• **Task requirements**
Your reply should be the whole listing, copied exactly, with the pictures left out.
● ● ● ●
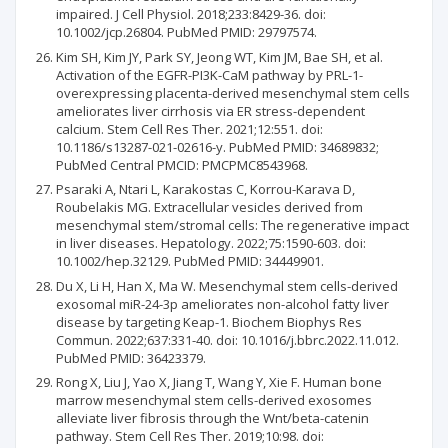
impaired. J Cell Physiol. 2018;233:8429-36. doi:
10.1002/jcp.26804. PubMed PMID: 29797574.
Kim SH, Kim JY, Park SY, Jeong WT, Kim JM, Bae SH, et al.
Activation of the EGFR-PI3K-CaM pathway by PRL-1-
overexpressing placenta-derived mesenchymal stem cells
ameliorates liver cirrhosis via ER stress-dependent
calcium. Stem Cell Res Ther. 2021;12:551. doi:
10.1186/s13287-021-02616-y. PubMed PMID: 34689832;
PubMed Central PMCID: PMCPMC8543968.
Psaraki A, Ntari L, Karakostas C, Korrou-Karava D,
Roubelakis MG. Extracellular vesicles derived from
mesenchymal stem/stromal cells: The regenerative impact
in liver diseases. Hepatology. 2022;75:1590-603. doi:
10.1002/hep.32129. PubMed PMID: 34449901.
Du X, Li H, Han X, Ma W. Mesenchymal stem cells-derived
exosomal miR-24-3p ameliorates non-alcohol fatty liver
disease by targeting Keap-1. Biochem Biophys Res
Commun. 2022;637:331-40. doi: 10.1016/j.bbrc.2022.11.012.
PubMed PMID: 36423379.
Rong X, Liu J, Yao X, Jiang T, Wang Y, Xie F. Human bone
marrow mesenchymal stem cells-derived exosomes
alleviate liver fibrosis through the Wnt/beta-catenin
pathway. Stem Cell Res Ther. 2019;10:98. doi:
● ● ● ●
• **Exercise result**
impaired. J Cell Physiol. 2018;233:8429-36. doi:
10.1002/jcp.26804. PubMed PMID: 29797574.
Kim SH, Kim JY, Park SY, Jeong WT, Kim JM, Bae SH, et al.
Activation of the EGFR-PI3K-CaM pathway by PRL-1-
overexpressing placenta-derived mesenchymal stem cells
ameliorates liver cirrhosis via ER stress-dependent
calcium. Stem Cell Res Ther. 2021;12:551. doi:
10.1186/s13287-021-02616-y. PubMed PMID: 34689832;
PubMed Central PMCID: PMCPMC8543968.
Psaraki A, Ntari L, Karakostas C, Korrou-Karava D,
Roubelakis MG. Extracellular vesicles derived from
mesenchymal stem/stromal cells: The regenerative impact
in liver diseases. Hepatology. 2022;75:1590-603. doi:
10.1002/hep.32129. PubMed PMID: 34449901.
Du X, Li H, Han X, Ma W. Mesenchymal stem cells-derived
exosomal miR-24-3p ameliorates non-alcohol fatty liver
disease by targeting Keap-1. Biochem Biophys Res
Commun. 2022;637:331-40. doi: 10.1016/j.bbrc.2022.11.012.
PubMed PMID: 36423379.
Rong X, Liu J, Yao X, Jiang T, Wang Y, Xie F. Human bone
marrow mesenchymal stem cells-derived exosomes
alleviate liver fibrosis through the Wnt/beta-catenin
pathway. Stem Cell Res Ther. 2019;10:98. doi:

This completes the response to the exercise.